Происходящее в Цехе Белого напоминало что-то вроде научной конференции – с докладами, проиллюстрированными множеством видео, чертежей, анимированных схем, растянутых на все сценическое пространство, и мастерской работой двух переводчиков-синхронистов. Но конференции, происходящей в каком-то ретро-научно-фантастическом будущем. Одетые в костюмы, напоминающие то ли конструктивистскую прозодежду, то ли униформу Звездного флота участники «информанса» сопровождали свои тексты ритуализированными перемещениями по сцене и жестами, смахивающими на инопланетные приветствия, и перемежали «доклады» танцевальными и музыкальными выступлениями – музыка, действительно замечательная, напоминала не столько «имперские марши» Laibach, сколько электронное камлание Coil. Завораживающим оказался и хореографический номер – немолодая, миниатюрная, очень красивая актриса с ежиком золотых волос и с лицом усталого киборга демонстрировала движения «постгравитационной эры», напоминающие брейк-данс в том старинном виде, в каком он впервые появился у нас в конце восьмидесятых – с роботоподобными движениями. На спине черного комбинезона танцовщицы была вышита фигура в супрематическом стиле – «так она будет представлена в спектакле после своей смерти», прокомментировал Драган. Еще раньше он рассказывал, что через пятьдесят лет все актеры, скорее всего, будут заменены символами – все, кроме него: «Мне будет 85 лет, и я обязательно останусь, чтобы завершить проект».
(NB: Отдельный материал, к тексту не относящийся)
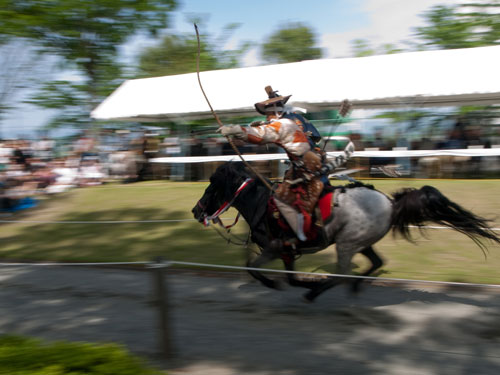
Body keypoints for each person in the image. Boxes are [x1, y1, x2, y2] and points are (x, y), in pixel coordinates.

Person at [218, 86, 353, 243]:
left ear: (275, 110)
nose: (267, 117)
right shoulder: (294, 119)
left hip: (307, 166)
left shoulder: (283, 123)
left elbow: (264, 134)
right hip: (308, 162)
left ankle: (300, 235)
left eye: (268, 113)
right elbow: (313, 137)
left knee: (282, 199)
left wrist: (235, 129)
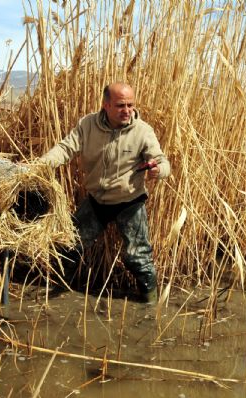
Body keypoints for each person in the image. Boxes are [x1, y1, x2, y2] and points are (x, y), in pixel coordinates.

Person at [40, 82, 170, 303]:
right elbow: (65, 148)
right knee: (70, 245)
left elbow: (162, 161)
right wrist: (41, 165)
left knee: (138, 258)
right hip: (97, 201)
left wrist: (158, 170)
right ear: (106, 105)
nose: (127, 110)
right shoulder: (88, 125)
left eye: (130, 105)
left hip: (130, 202)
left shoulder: (143, 131)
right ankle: (56, 296)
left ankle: (150, 306)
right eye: (121, 105)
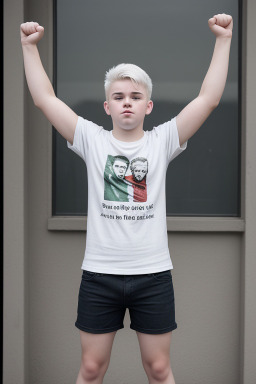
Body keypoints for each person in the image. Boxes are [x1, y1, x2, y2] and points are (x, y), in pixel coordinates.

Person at [20, 13, 233, 384]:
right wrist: (28, 47)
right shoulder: (91, 139)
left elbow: (209, 99)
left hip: (152, 275)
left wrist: (224, 39)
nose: (127, 103)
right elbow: (44, 99)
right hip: (99, 275)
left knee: (159, 369)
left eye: (136, 97)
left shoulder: (163, 140)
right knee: (90, 370)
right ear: (107, 107)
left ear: (148, 106)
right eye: (118, 97)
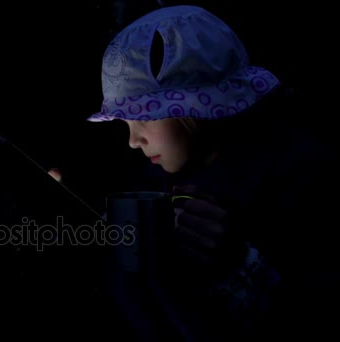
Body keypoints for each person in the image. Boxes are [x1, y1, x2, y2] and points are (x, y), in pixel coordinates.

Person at [51, 4, 339, 341]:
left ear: (196, 106)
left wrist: (240, 267)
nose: (133, 140)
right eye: (125, 121)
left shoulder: (304, 175)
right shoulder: (153, 183)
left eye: (147, 114)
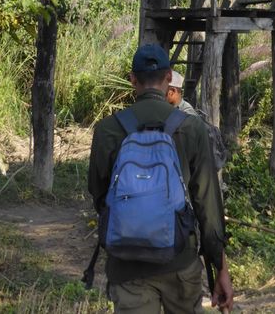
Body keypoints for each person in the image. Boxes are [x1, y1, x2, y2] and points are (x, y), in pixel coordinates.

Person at [89, 44, 234, 313]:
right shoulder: (191, 127)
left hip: (126, 265)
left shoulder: (108, 129)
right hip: (179, 261)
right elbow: (208, 206)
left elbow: (99, 195)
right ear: (169, 77)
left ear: (132, 78)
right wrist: (220, 268)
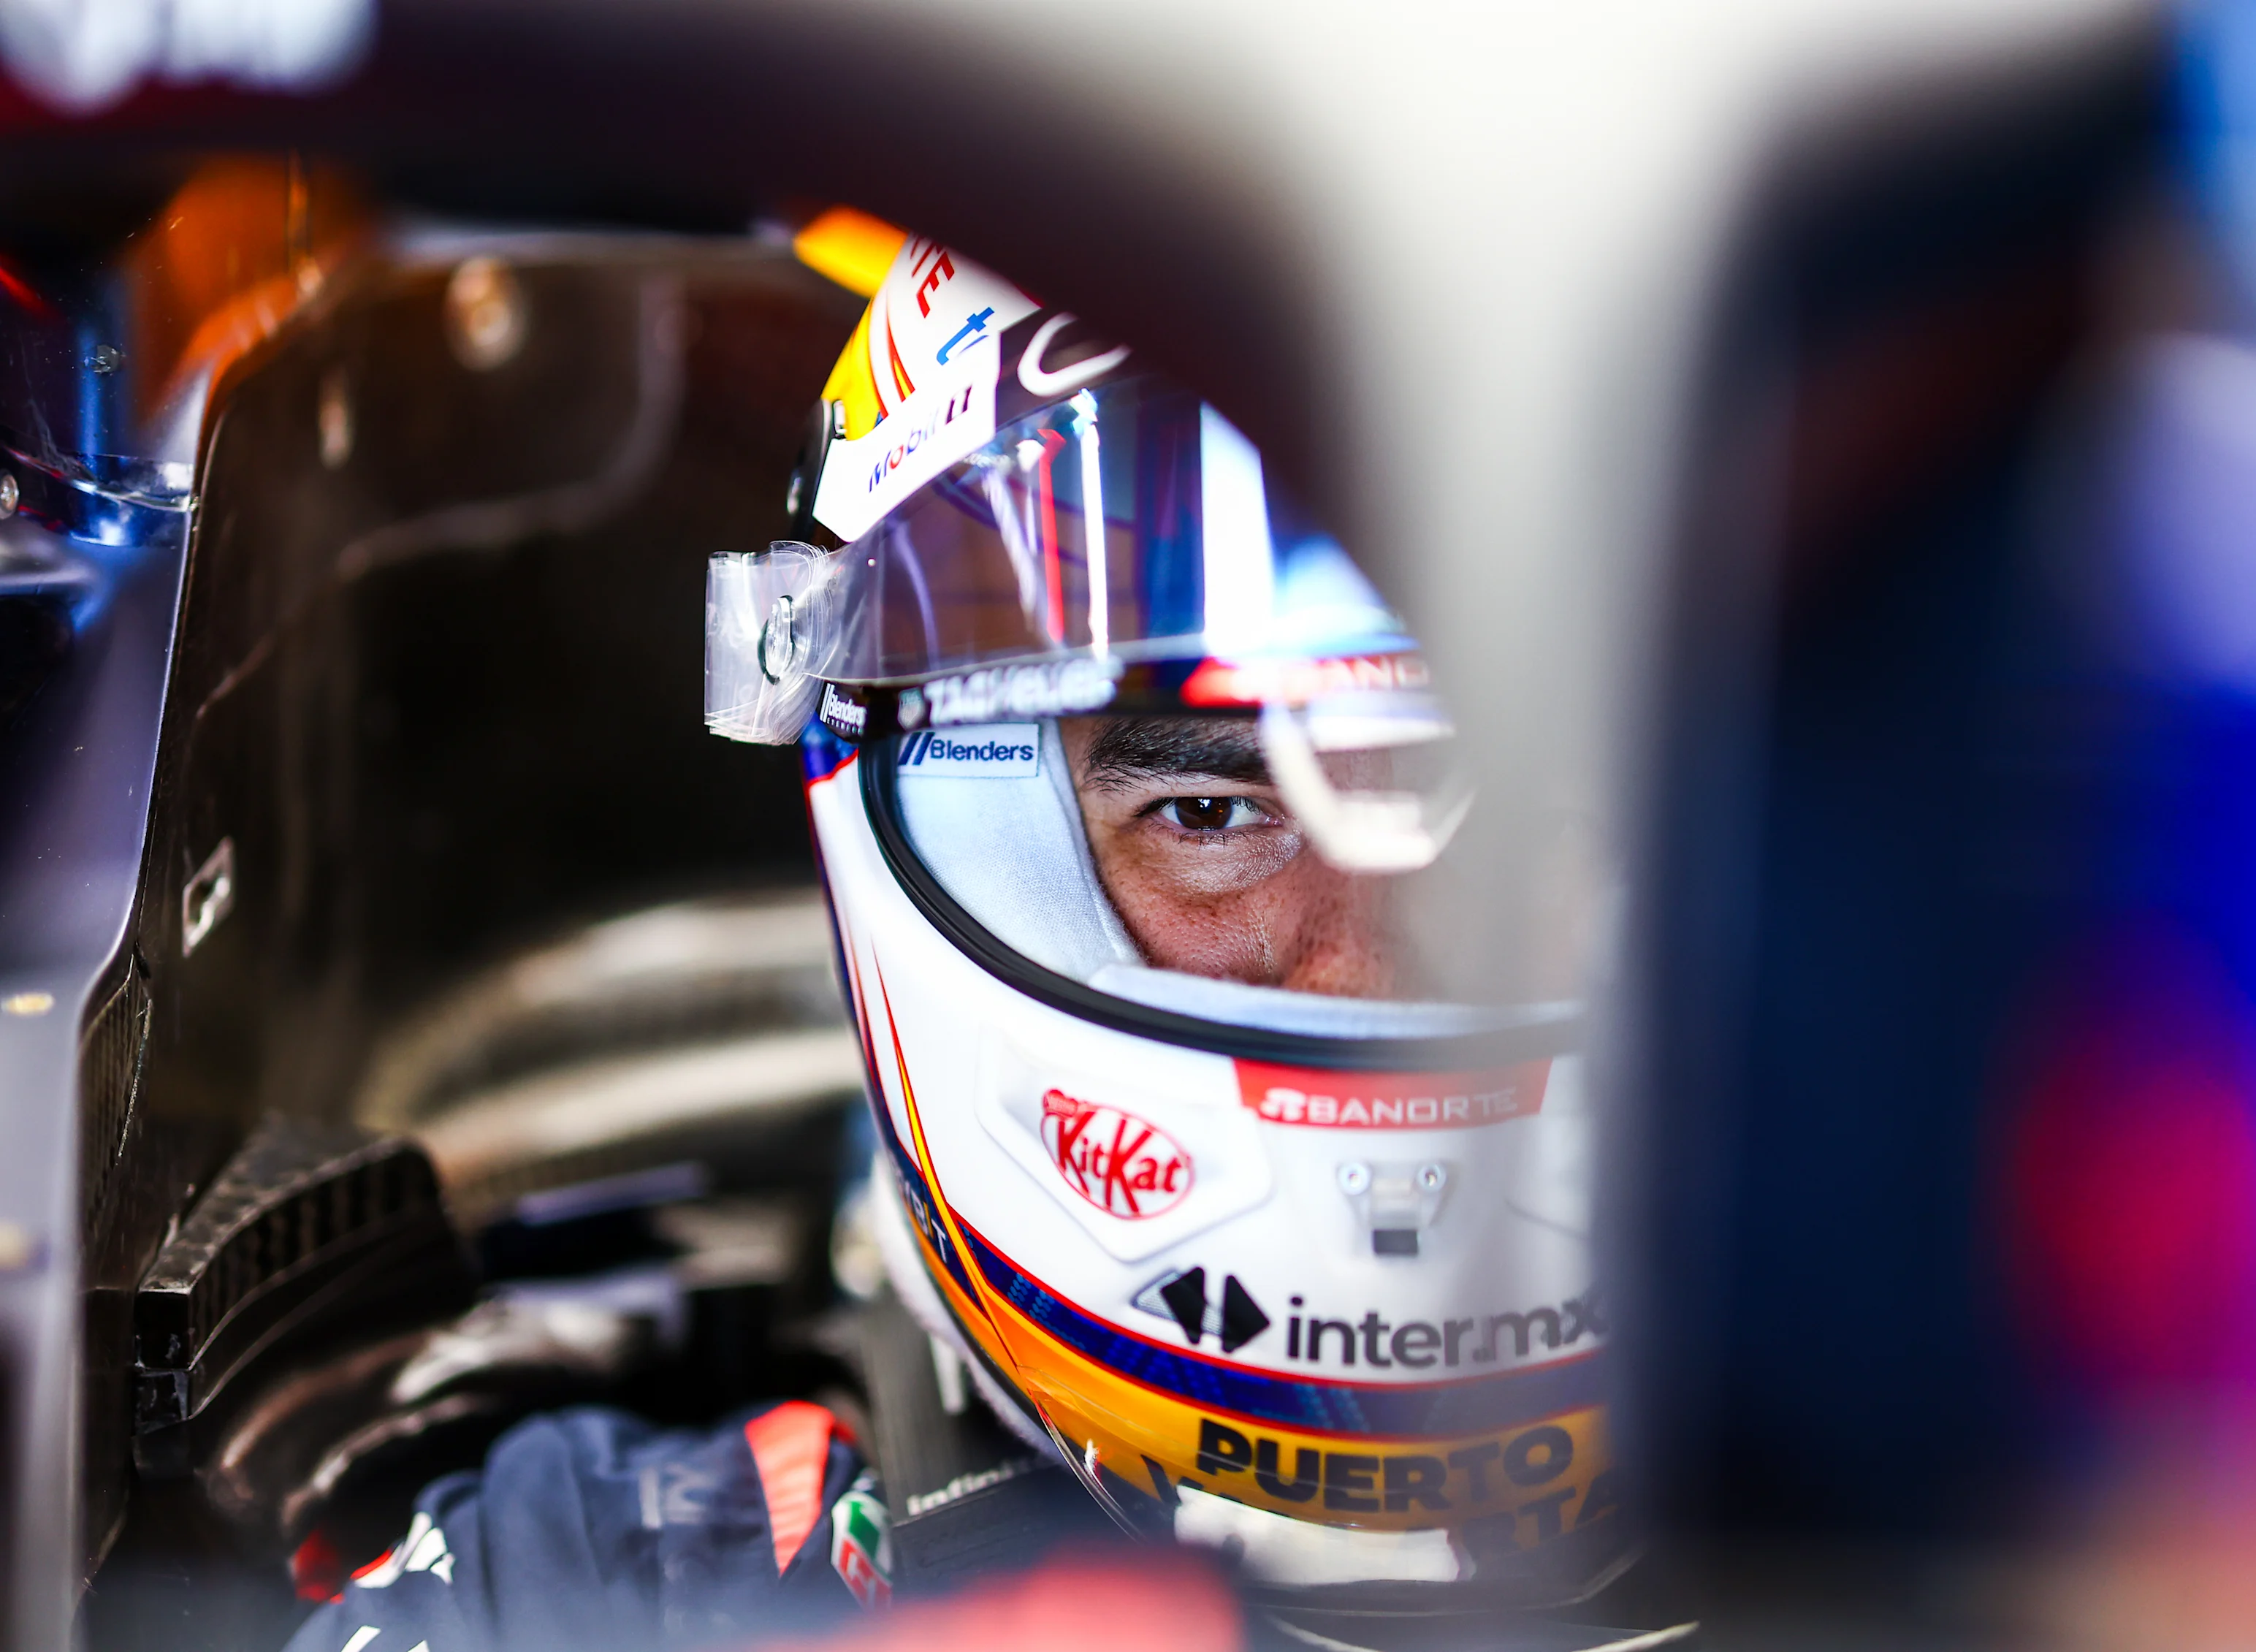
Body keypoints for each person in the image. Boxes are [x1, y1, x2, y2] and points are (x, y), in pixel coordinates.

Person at [285, 215, 1609, 1651]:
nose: (1366, 973)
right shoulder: (613, 1589)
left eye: (1538, 815)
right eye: (1210, 815)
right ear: (996, 832)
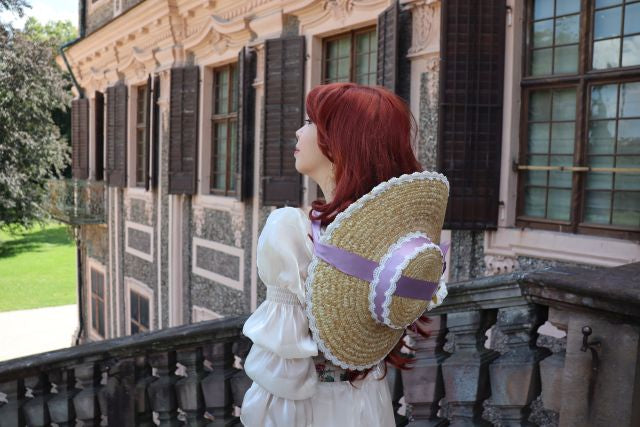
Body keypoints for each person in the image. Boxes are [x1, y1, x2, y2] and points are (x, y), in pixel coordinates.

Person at [240, 83, 449, 427]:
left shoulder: (289, 229)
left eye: (310, 122)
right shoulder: (396, 242)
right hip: (369, 400)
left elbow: (281, 370)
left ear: (339, 140)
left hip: (309, 408)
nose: (298, 130)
«Postgravity art», конечно, можно воспринимать как героическую попытку вычеркнуть приставку «ретро» в «ретро-гардизме», как можно более серьезно попытаться продолжить утопии авангарда – от Малевича и Федорова до, скажем, Стеларка – но взамен «утопия» неминуемо обретает приставку «анти». Зрителя начинает преследовать мысль, что настоящий спектакль начнется именно тогда, когда все живые актеры, наконец, сменятся электромеханическими символами, а пока что они лишь временные дублеры своих бессмертных двойников. Но на самом деле в изматывающем пятидесятичасовом представлении важно, как ни странно, именно человеческое соприсутствие с пока еще живыми актерами, чью бренность переживаешь особенно остро в этой ситуации, напоминающей симуляцию межпланетного полета – того, который если и будет возможен, то только в один конец.